WDFN logo, 2009–2011

WWWW changed its call letters to WDFN in May 1994, and on July 11 of that year, it became a sports-talk station branded as "The Fan". For much of its run in the format, WDFN competed with WXYT (1270 AM), and later WXYT-FM (97.1), for Detroit's sports-talk audience.

WDFN affiliated with Fox Sports Radio in May 2003. Before then, it was affiliated with ESPN Radio. The station was the Detroit outlet for national radio broadcasts of NFL games via Westwood One, including Sunday and Monday Night Football, NFL postseason games, and the Super Bowl from 1997 through 2004. When the Detroit Lions were not playing that Sunday, it would occasionally air the afternoon doubleheader.

From 2001 to 2009, WDFN was the Detroit Pistons' flagship radio station.

On December 18, 2005, prior to the Lions' final home game of the season against the Cincinnati Bengals, WDFN organized a "Millen Man March" outside Ford Field, in support of the many fans outraged by the leadership of then-team president Matt Millen, under whom the Lions were 20–57. The station also purchased a billboard ad by the stadium which read "Not This Millenium - Rebuilding Since 1957", which is the last year the Lions won an NFL championship.

On July 13, 2007, Stoney and Wojo were the substitute hosts on the popular nationally syndicated The Jim Rome Show for the vacationing Jim Rome.

On January 20, 2009, WDFN's local programming was replaced by the programs of the nationally syndicated Fox Sports Radio. Sean Baligian signed off at noon, leading into coverage of the inauguration of President Barack Obama. On February 5, WXYT-FM acquired the rights to become the Pistons' flagship station starting in the 2009–10 season. The Pistons cited they moved to WXYT-FM due to WDFN's weak signal, as a lot of listeners were having difficulty receiving the station without interference.

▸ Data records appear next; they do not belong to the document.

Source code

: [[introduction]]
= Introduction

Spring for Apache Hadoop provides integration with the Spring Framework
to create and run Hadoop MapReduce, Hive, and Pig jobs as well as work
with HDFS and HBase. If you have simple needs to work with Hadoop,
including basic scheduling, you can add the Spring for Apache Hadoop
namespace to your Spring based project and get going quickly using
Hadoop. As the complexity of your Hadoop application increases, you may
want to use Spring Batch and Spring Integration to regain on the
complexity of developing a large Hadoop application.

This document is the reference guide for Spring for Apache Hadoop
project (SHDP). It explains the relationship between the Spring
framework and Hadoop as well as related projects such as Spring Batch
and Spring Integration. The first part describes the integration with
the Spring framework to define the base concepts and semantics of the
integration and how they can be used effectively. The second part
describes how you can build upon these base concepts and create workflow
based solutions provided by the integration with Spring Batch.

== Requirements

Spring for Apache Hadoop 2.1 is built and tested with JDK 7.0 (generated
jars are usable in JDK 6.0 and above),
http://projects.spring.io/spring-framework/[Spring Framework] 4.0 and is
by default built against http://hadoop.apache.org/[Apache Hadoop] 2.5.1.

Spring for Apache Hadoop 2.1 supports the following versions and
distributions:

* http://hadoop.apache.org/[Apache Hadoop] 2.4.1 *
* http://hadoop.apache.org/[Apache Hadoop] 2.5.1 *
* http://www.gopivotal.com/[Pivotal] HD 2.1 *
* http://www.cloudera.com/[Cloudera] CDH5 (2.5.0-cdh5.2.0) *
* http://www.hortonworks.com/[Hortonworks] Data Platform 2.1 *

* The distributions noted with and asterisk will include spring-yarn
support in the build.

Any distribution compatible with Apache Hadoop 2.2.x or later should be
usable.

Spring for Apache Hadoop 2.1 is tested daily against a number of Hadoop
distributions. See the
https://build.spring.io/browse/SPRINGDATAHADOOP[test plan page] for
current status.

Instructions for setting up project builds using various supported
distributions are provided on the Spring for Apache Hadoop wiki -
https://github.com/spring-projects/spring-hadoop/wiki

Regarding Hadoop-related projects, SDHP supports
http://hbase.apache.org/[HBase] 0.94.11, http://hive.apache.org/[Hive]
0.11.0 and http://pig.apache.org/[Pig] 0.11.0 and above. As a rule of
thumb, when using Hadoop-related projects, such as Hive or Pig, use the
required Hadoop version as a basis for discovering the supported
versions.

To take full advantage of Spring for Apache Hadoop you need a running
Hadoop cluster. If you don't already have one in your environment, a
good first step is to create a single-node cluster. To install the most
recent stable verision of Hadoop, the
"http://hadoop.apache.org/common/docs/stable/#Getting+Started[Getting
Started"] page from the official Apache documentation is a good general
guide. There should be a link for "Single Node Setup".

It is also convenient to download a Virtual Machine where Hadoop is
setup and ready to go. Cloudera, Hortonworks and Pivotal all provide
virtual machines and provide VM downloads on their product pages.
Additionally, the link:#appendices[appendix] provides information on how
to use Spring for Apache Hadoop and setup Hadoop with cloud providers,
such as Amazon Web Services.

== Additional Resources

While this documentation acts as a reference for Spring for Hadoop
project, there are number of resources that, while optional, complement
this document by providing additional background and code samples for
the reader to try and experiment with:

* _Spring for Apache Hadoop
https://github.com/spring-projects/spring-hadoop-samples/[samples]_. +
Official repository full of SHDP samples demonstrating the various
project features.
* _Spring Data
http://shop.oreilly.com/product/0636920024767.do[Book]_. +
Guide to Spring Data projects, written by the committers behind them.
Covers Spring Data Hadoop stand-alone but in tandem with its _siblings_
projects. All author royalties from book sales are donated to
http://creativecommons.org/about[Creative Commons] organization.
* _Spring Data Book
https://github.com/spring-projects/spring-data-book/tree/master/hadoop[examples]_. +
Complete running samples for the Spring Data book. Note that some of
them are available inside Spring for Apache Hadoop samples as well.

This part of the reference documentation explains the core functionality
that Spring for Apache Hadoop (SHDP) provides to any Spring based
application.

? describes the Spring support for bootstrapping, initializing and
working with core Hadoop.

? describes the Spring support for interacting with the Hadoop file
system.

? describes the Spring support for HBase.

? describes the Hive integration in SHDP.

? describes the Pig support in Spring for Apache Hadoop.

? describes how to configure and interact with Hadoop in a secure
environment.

After several months without local programming aside from updates and Pistons broadcasts, Matt Shepard returned on April 6, relaunching his live morning show, Shep, Shower and Shave. Longtime sports director and University of Detroit Titans basketball announcer Matt Dery left the station for competitor WXYT. Rob Pascoe also joined WXYT after being released from WDFN, and on April 28, 2009, Rob Otto was also given his release. In addition, WDFN would drop the "Fan" branding and rebranded as simply "Detroit Sports Talk."

On October 1, 2010, WDFN dropped the "Detroit Sports Talk" branding and returned to being "The Fan," but in 2013, it altered the on-air program format significantly, deviating from the former sports format.

On May 2, 2017, Matt Shepard, one of the few survivors of WDFN's 2009 layoffs, was released by the station after anchoring the morning drive for more than 8 years. Shepard had also anchored the hourly sports updates from 2001 through 2007, and again starting in April 2008 after a brief stint at WXYT. On November 16, it was announced that Shepard was coming back to the station, with his morning show relaunched on November 20.

===Black Information Network===
On June 29, 2020, WDFN ended its 26-year run as a sports talk station, and began stunting with speeches by prominent African Americans. The next day, WDFN flipped to all-news radio as Detroit's BIN 1130.

WDFN is one of the charter stations of iHeartMedia's Black Information Network. BIN is a multi-platform radio network serving the African-American community. The network has more than three dozen affiliates around the U.S.